レベル3:複雑なオーケストレーション、複数のドメイン
概要:複数のドメインにまたがるデータを調整して、複数のワークフローを自律的に調整するAIエージェントです。
例:CRM、カスタマーサービスのチケット、財務報告書からデータを取得して、総合的な顧客ビューを作成するなど、部門間の複雑なワークフローを処理するAIエージェント。
レベル3からレベル4へ進む方法:
- リアルタイムのドメイン間でのAIエージェントのコラボレーションを必要とするユースケースに焦点を当て、動的なAIエージェントのチームにより複雑なワークフローを最適化します。
- シームレスなコラボレーションのために、汎用AIエージェントコミュニケーションレイヤー(API、「AIエージェントバス」)を開発します。
- 継続的なメンテナンスのために、動的なAIエージェントディスカバリ(登録、登録解除、重複排除)を実装します。
- あらゆるAIエージェント間のインタラクションをサポートするスケーラブルなアーキテクチャを設計します。
- 監査、エラー処理、透明性を網羅する、きめ細かなアクセス制御、セキュリティポリシー、堅牢なガバナンスフレームワークを確立します。
- リスクフレームワークに基づく階層化された人間/AI による監督体制を構築します。
- 持続可能なAIエージェントのライフサイクル管理手法を開発します。
- 効率性や有効性、エクスペリエンス、リスク軽減を評価してROIを測定します。
レベル4:マルチAIエージェントのオーケストレーション
概要:AIエージェントの監督のもと、異なるスタック間であらゆるAIエージェントとの相互運用性を実現します。

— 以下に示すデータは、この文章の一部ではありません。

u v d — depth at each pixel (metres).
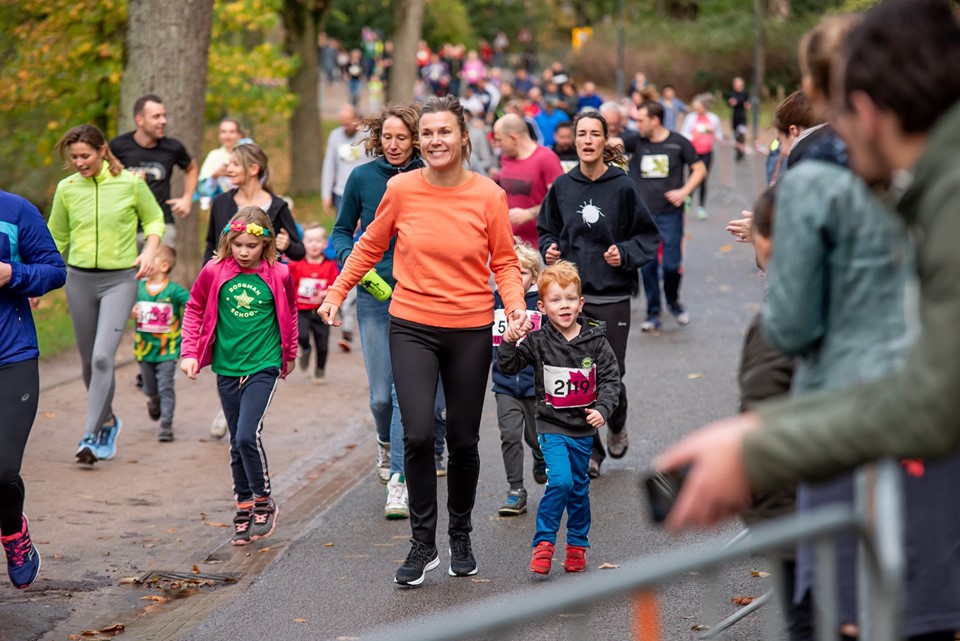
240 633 6.79
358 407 13.14
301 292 14.16
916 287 3.29
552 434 7.58
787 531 3.06
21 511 7.10
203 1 18.30
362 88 72.56
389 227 7.47
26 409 7.02
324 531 8.77
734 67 59.12
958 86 2.76
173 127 18.22
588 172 9.98
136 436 11.91
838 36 3.84
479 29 95.38
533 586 7.39
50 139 25.03
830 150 3.91
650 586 2.97
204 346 8.66
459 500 7.60
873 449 2.58
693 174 16.14
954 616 3.55
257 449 8.48
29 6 23.64
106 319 10.61
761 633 6.26
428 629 2.83
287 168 44.09
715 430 2.72
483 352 7.36
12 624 7.00
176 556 8.38
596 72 64.81
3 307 7.01
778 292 3.55
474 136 20.48
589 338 7.61
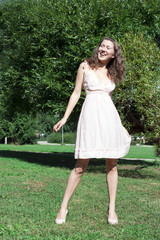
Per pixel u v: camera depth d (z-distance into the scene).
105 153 2.87
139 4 9.80
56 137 49.03
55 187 5.67
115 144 2.93
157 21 10.09
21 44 10.92
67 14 9.60
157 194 5.42
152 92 7.50
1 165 10.22
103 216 3.48
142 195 5.24
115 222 3.08
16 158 14.04
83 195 4.96
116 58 3.11
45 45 10.49
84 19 9.18
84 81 3.09
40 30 10.06
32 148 26.11
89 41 8.82
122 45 8.06
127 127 9.05
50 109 11.80
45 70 9.90
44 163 12.13
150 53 8.10
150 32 10.17
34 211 3.57
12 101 13.52
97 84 3.02
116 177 3.10
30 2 10.98
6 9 12.30
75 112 11.45
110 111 2.98
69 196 3.04
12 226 2.84
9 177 7.07
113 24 9.13
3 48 13.73
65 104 10.03
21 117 35.47
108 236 2.67
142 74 7.73
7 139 38.97
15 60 11.72
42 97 11.02
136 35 8.89
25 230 2.69
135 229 2.94
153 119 7.53
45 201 4.27
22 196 4.66
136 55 7.98
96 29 9.37
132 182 6.99
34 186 5.77
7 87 12.85
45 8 9.91
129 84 7.88
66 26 9.26
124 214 3.66
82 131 2.93
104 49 3.06
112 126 2.94
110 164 3.06
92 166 11.41
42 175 7.76
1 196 4.54
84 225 3.03
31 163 11.77
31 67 11.23
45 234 2.62
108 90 3.06
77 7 9.28
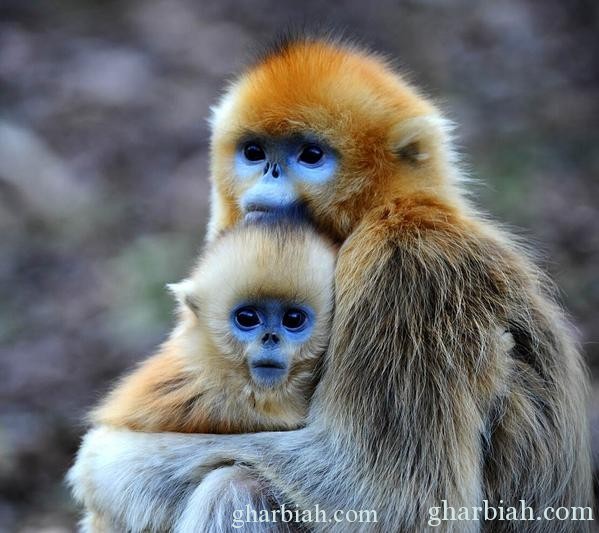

例:異なるシステムの複数のAIエージェントが連携して、注文処理、在庫管理、顧客からのフィードバックのさまざまな部門へのルーティングをリアルタイムで自律的に行います。
価値を最大化する方法:
- エコシステム全体のコラボレーションのためのセキュリティとガバナンスを進化させます。
- AIエージェントのコラボレーションによって可能となる新しいビジネスモデルを探求します。
- マルチAIエージェントシステムの価値を定量化する指標を開発します。
- AIエージェントのインタラクションを改善するためのフィードバックメカニズムを構築します。
- マルチAIエージェントのコラボレーションによるビジネス全体への影響(収益の増加、コストの削減、顧客維持率など)を追跡してROIを測定します。
テクノロジーを超えて:AIエージェント導入における重要な考慮事項
「組織はテクノロジーだけにとどまらず、より広範な組織への影響も考慮しなければなりません」とAhujaは述べています。「これには、データの準備、セキュリティ、および人間とAIエージェントの協調的なワークフォースの必要性などが含まれます」
AIエージェントには、技術的な実装だけでなく、戦略やデータ、セキュリティ、人材の準備という強固な基盤が必要です。組織は、AIの取り組みをビジネス目標に整合させ、高品質で統合されたデータソースを確保し、AIエージェントの自律性が高まるとともにガバナンスのフレームワークを確立し、人間とAIエージェントのシームレスなコラボレーションを促進するためにチームのスキルアップに投資する必要があります。これらの柱に取り組むことで、AIの導入が加速し、持続可能なAIの成熟度が向上します。